To a certain extent, yes. All real-world security ultimately depends on how many resources your adversary is willing to expend. In practice, there’s no “perfect level of security” for a usable computing system that’s guaranteed to remain impervious even in the face of the rest of the physical universe being directed toward breaching it. (Sufficiently strong encryption can offer such guarantees for data at rest, but then you can never decrypt it. Once you involve an act of decryption, you have to assume a usable system with many more moving parts and potential points of attack, including the physical environment in which the computing system is used and the fallible sapients operating it.)
In this sense, it doesn’t matter whether it’s the Qubes OS we have today or a theoretical future version that’s a thousand times stronger. The general principle remains the same: Security is always relative to the strength of your adversary.

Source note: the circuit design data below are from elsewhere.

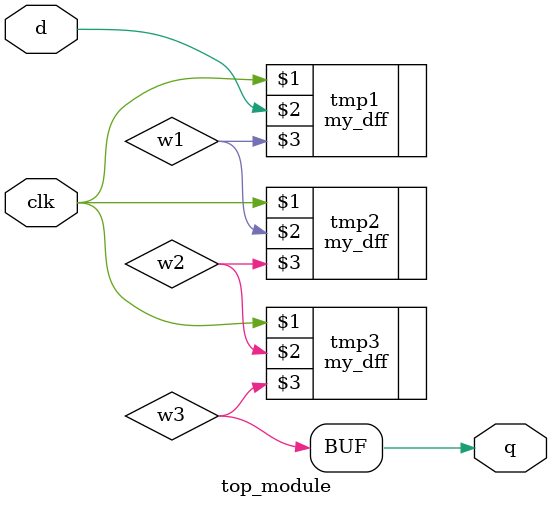
<source format=v>
module top_module ( input clk, input d, output q );
    wire w1,w2,w3;
    my_dff tmp1(clk,d,w1);
    my_dff tmp2(clk,w1,w2);
    my_dff tmp3(clk,w2,w3);
    assign q = w3;
endmodule
</source>
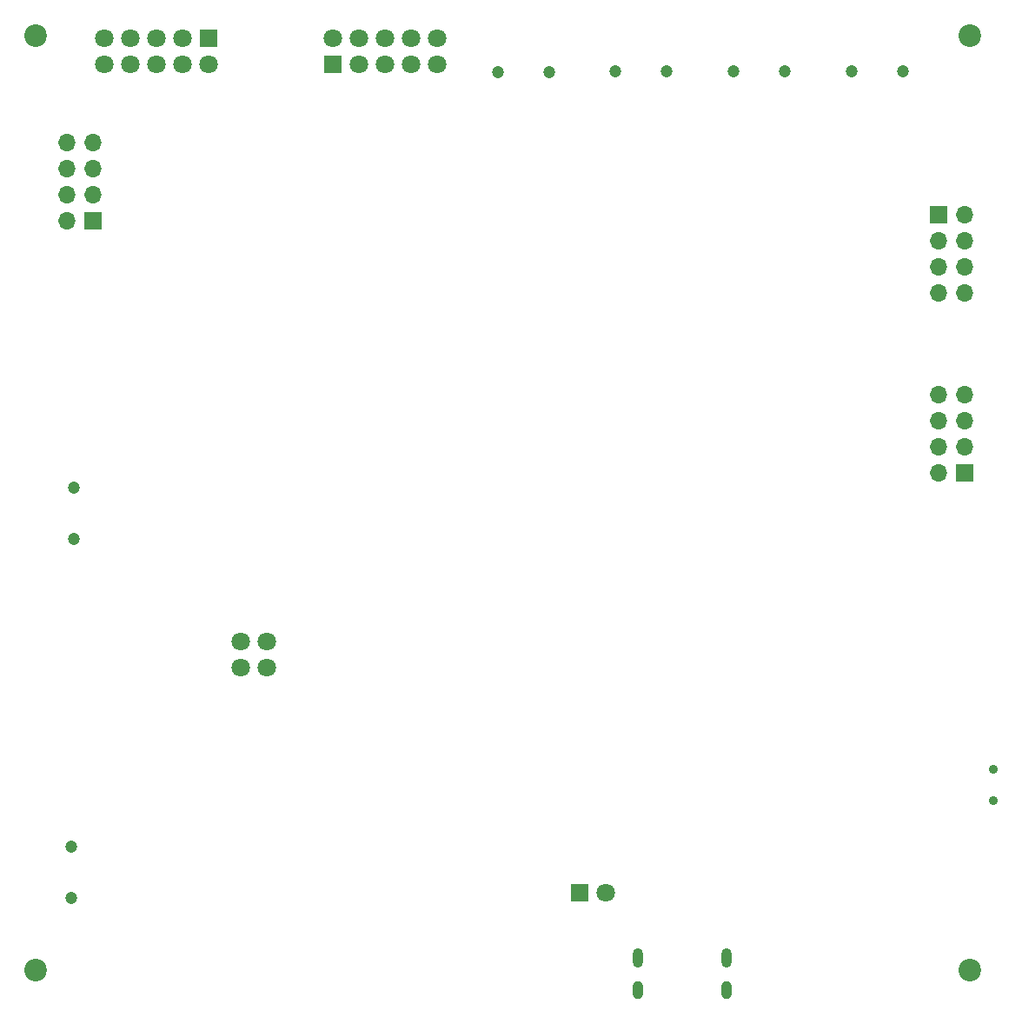
<source format=gbs>
G04 #@! TF.GenerationSoftware,KiCad,Pcbnew,8.0.5*
G04 #@! TF.CreationDate,2024-12-21T22:20:06-05:00*
G04 #@! TF.ProjectId,stm-midi-poc1,73746d2d-6d69-4646-992d-706f63312e6b,1*
G04 #@! TF.SameCoordinates,Original*
G04 #@! TF.FileFunction,Soldermask,Bot*
G04 #@! TF.FilePolarity,Negative*
%FSLAX46Y46*%
G04 Gerber Fmt 4.6, Leading zero omitted, Abs format (unit mm)*
G04 Created by KiCad (PCBNEW 8.0.5) date 2024-12-21 22:20:06*
%MOMM*%
%LPD*%
G01*
G04 APERTURE LIST*
%ADD10C,1.800000*%
%ADD11C,1.200000*%
%ADD12R,1.700000X1.700000*%
%ADD13O,1.700000X1.700000*%
%ADD14R,1.800000X1.800000*%
%ADD15C,0.900000*%
%ADD16C,2.200000*%
%ADD17O,1.000000X1.900000*%
%ADD18O,1.000000X1.800000*%
G04 APERTURE END LIST*
D10*
X131480000Y-102520000D03*
X131480000Y-99980000D03*
X134020000Y-102520000D03*
X134020000Y-99980000D03*
D11*
X167991181Y-44478476D03*
X172991181Y-44478476D03*
D12*
X199452646Y-58394637D03*
D13*
X201992646Y-58394637D03*
X199452646Y-60934637D03*
X201992646Y-60934637D03*
X199452646Y-63474637D03*
X201992646Y-63474637D03*
X199452646Y-66014637D03*
X201992646Y-66014637D03*
D14*
X128330000Y-41250000D03*
D10*
X128330000Y-43790000D03*
X125790000Y-41250000D03*
X125790000Y-43790000D03*
X123250000Y-41250000D03*
X123250000Y-43790000D03*
X120710000Y-41250000D03*
X120710000Y-43790000D03*
X118170000Y-41250000D03*
X118170000Y-43790000D03*
D15*
X204821181Y-115478476D03*
X204821181Y-112478476D03*
D11*
X114991181Y-125000000D03*
X114991181Y-120000000D03*
D16*
X202491181Y-131978476D03*
D11*
X115241181Y-90000000D03*
X115241181Y-85000000D03*
D12*
X202000000Y-83580000D03*
D13*
X199460000Y-83580000D03*
X202000000Y-81040000D03*
X199460000Y-81040000D03*
X202000000Y-78500000D03*
X199460000Y-78500000D03*
X202000000Y-75960000D03*
X199460000Y-75960000D03*
D17*
X170170000Y-130783476D03*
X178830000Y-130783476D03*
D18*
X178830000Y-133973476D03*
X170170000Y-133973476D03*
D14*
X164480000Y-124500000D03*
D10*
X167020000Y-124500000D03*
D14*
X140420000Y-43770000D03*
D10*
X140420000Y-41230000D03*
X142960000Y-43770000D03*
X142960000Y-41230000D03*
X145500000Y-43770000D03*
X145500000Y-41230000D03*
X148040000Y-43770000D03*
X148040000Y-41230000D03*
X150580000Y-43770000D03*
X150580000Y-41230000D03*
D16*
X111491179Y-131978478D03*
D11*
X190991181Y-44478472D03*
X195991181Y-44478472D03*
D12*
X117040000Y-59040000D03*
D13*
X114500000Y-59040000D03*
X117040000Y-56500000D03*
X114500000Y-56500000D03*
X117040000Y-53960000D03*
X114500000Y-53960000D03*
X117040000Y-51420000D03*
X114500000Y-51420000D03*
D11*
X156491181Y-44525976D03*
X161491181Y-44525976D03*
X179491181Y-44493096D03*
X184491181Y-44493096D03*
D16*
X202491181Y-40978476D03*
X111491181Y-40978476D03*
M02*

</source>
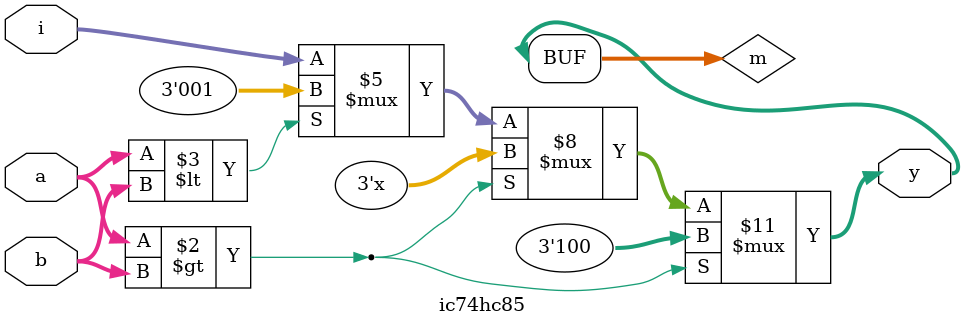
<source format=v>
module ic74hc85(
    input [3:0] a,b,
    input [2:0] i,
    output [2:0] y
);
    reg [2:0] m;
    always @(a,b,i) begin
        if(a>b)         m=3'b100;
        else if(a<b)    m=3'b001;
        else            m=i;
    end
    assign y=m;
endmodule
//4位数值比较器
//a>b y=0b100
//a<b y=0b001
//a=b y为上一级结果

</source>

In practice, today, it’s likely that Qubes being relatively small and niche results in attackers spending relatively fewer resources on breaking it, but this depends on unknown factors. We don’t know how many high-value targets are using Qubes. (There is reason to expect that high-value targets might disproportionately self-select into using Qubes over non-security-focused OSes.) We do know that it’s nowhere near as popular as, say, Windows and macOS. An attacker motivated purely by profit stands to gain vastly more by targeting Windows users, so it’s unlikely that such an attacker would spend more resources for less potential gain by targeting Qubes. On the other hand, a well-funded attacker specifically targeting certain individuals might be motivated to devise methods to compromise whatever systems the target happens to rely upon. This might turn out to be Qubes, but Qubes might not be the easiest entry point against that target. That might instead turn out to be the target’s mobile device, home security system, place of business, friends, or something else.